По капле цедились думы, и все про одно. Хотя б ненадолго скинуть проклятую ношу, спрятаться в затишке, потопотать, согреваясь… Какое там! Из окна полосатой кордегардии то и дело зыркают, прямо ль ты стоишь, не хитришь ли, отбывая уставное наказание… Расправа ждет быстрая, наперед известная: к двум ружьям, весом в пуд каждое, прибавится еще столько же, на другое плечо.
Мимо проволокли окровавленного Ганьку Лушнева: руки висели плетьми, всклокоченная голова безжизненно запрокинулась назад. Следом вышагивал «дядька» в кафтане нараспах, отдувался багрово-красными щеками.
— Господи! — оторопел Савоська.
— Моли бога, мушкетами отделался. Батоги-то позлее будут… — «Дядька» ухмыльнулся. — Дай срок, отведаешь и ты!
У Савоськи расслабленно подсеклись колени. Он с трудом выправился, едва не грохнув мушкеты наземь, посмотрел вслед «дядьке»… Удивил чем — батогами. Ноне посадский лег под них, завтра его, Савоську, растелешат как миленького, врежут со свистом. Так было, так есть… Но будет ли? Достать бы где пороху, свинцовую пульку поядренее, ахнуть в висок. Чтоб не выл оглашенный ветер, не чернело косматое небо, чтоб никто не дыбился над тобой: ты-де крепость бесштанная, живой-де товар… Провались оно в тартарары, житье такое…

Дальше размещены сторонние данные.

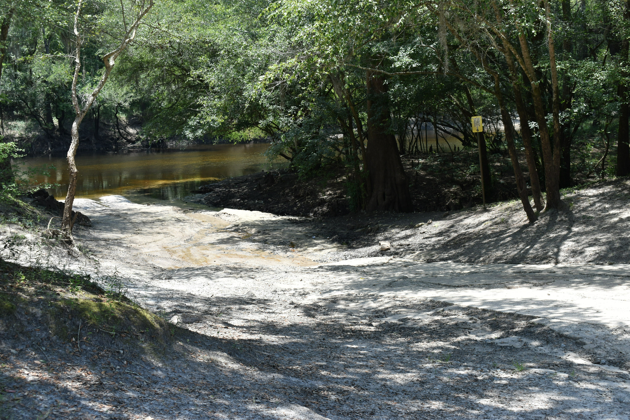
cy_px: 210
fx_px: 892
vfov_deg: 26.5
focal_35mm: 51
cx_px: 315
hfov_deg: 38.9
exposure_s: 1/160
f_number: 6.3
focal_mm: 34
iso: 100
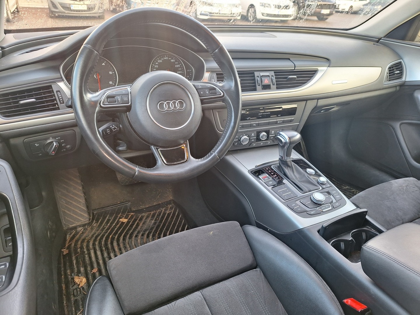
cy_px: 158
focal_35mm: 23
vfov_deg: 58.9
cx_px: 210
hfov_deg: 73.9
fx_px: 279
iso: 100
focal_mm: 5.54
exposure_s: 1/50
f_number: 1.8
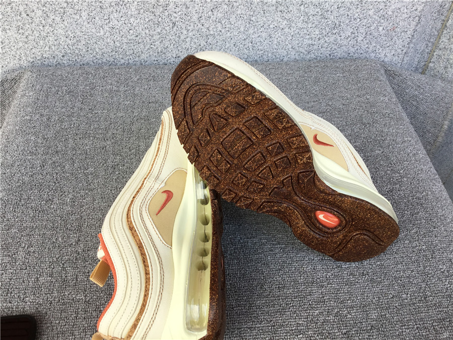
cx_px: 226
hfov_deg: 58.4
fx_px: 406
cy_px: 170
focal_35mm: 31
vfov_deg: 45.4
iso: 25
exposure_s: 1/160
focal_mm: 3.3
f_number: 2.4
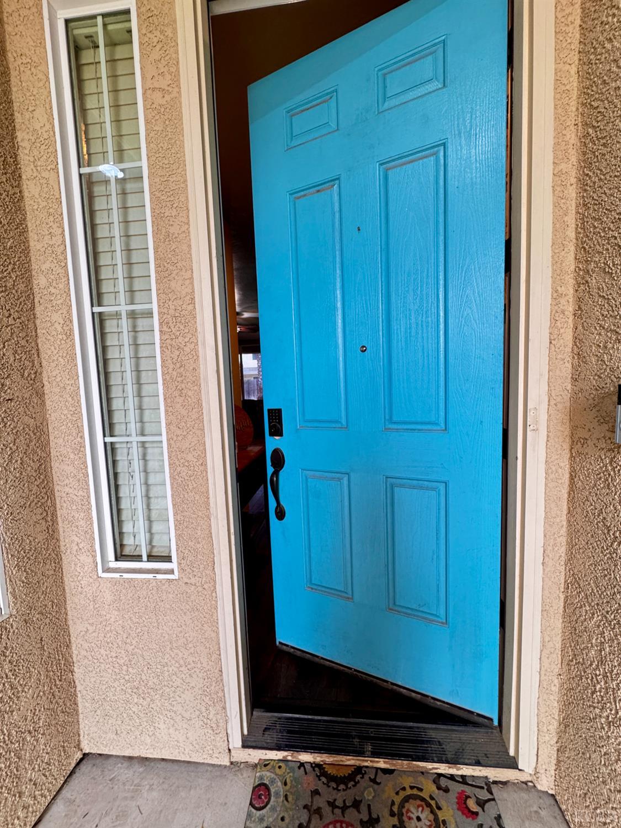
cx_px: 310
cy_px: 414
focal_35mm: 14
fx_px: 335
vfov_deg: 102.1
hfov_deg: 85.7
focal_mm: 2.22
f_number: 2.2
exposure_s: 1/60
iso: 250
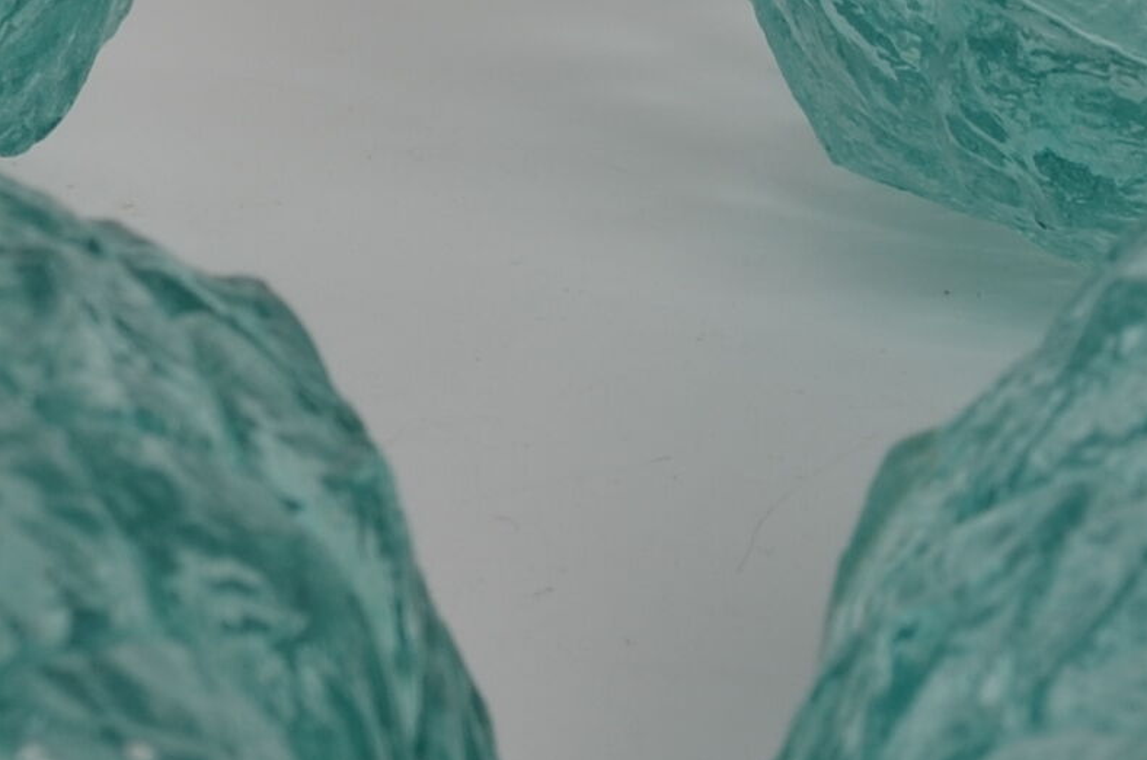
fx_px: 11192
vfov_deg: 3.9
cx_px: 336
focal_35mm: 352
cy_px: 57
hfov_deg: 5.9
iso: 100
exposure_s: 1/125
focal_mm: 50
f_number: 11
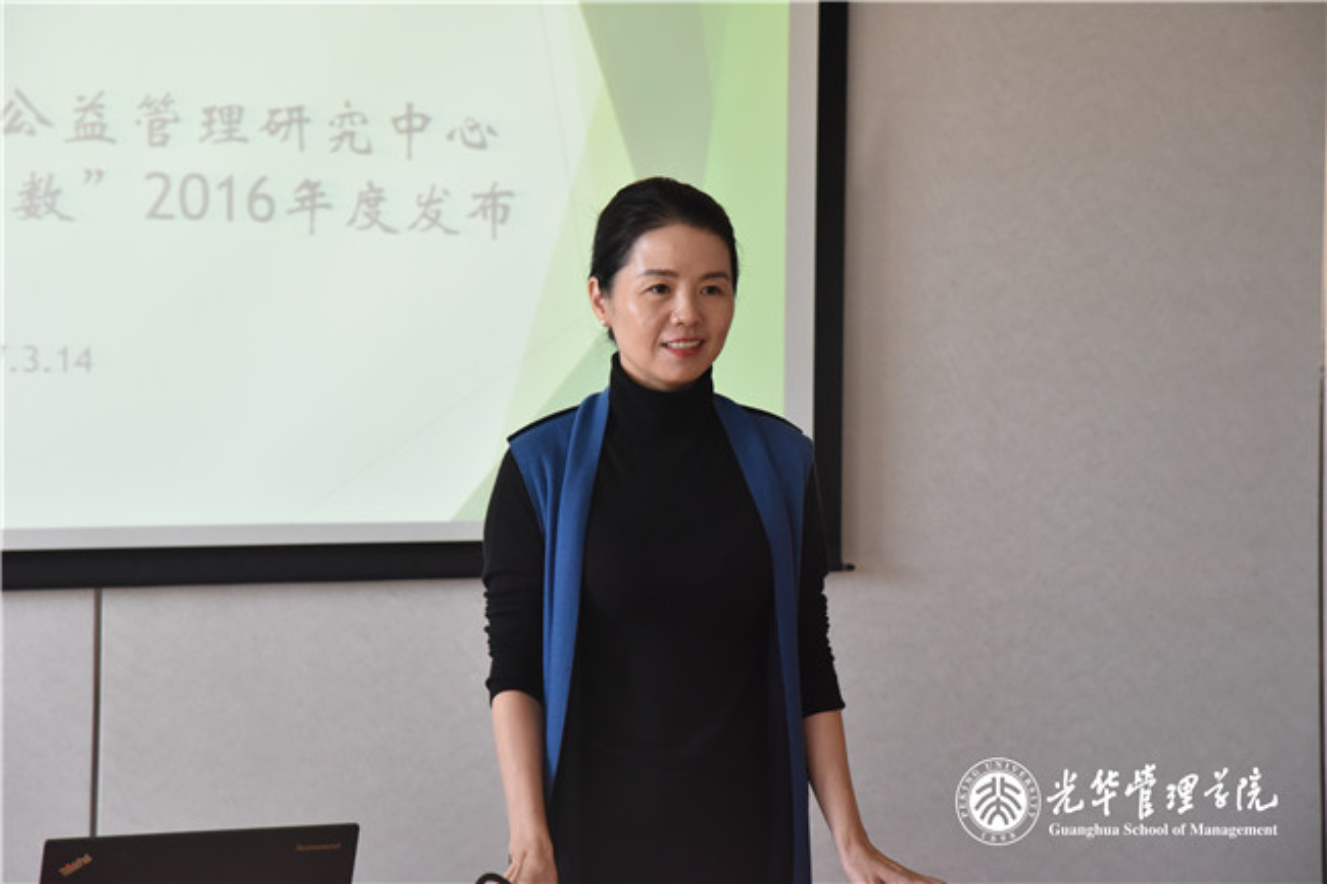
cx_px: 664
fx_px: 4422
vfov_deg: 11.4
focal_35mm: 120
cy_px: 442
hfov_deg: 17.1
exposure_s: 1/250
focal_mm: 120
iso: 5000
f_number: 8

Бас преображенца заставил его вздрогнуть. Принесло не ко времени черта усатого!
— Эх, чадо, чадо… — Сержант помедлил, затрудненно дыша. — Огорчил ты меня… С кем связался, думал своей башкой?
— Он… сболтнул? — сошло с омертвелых Савоськиных губ.
— Не о нем речь. Не о нем! — Преображенец хотел сказать еще что-то, с досадой отмахнулся.
— Все равно теперь… — понуро пробормотал Савоська.
— Из-за каждой сволочи в омут падать — не напасешься воды! — Сержант легонько посовал его под бок. — Взбодрись! И о доме не горюй, плохо аль хорошо там было. Солдат — человек государственный, то пойми. Сотни дорог перед ним, и ни одна — по собственной мелкой надобе.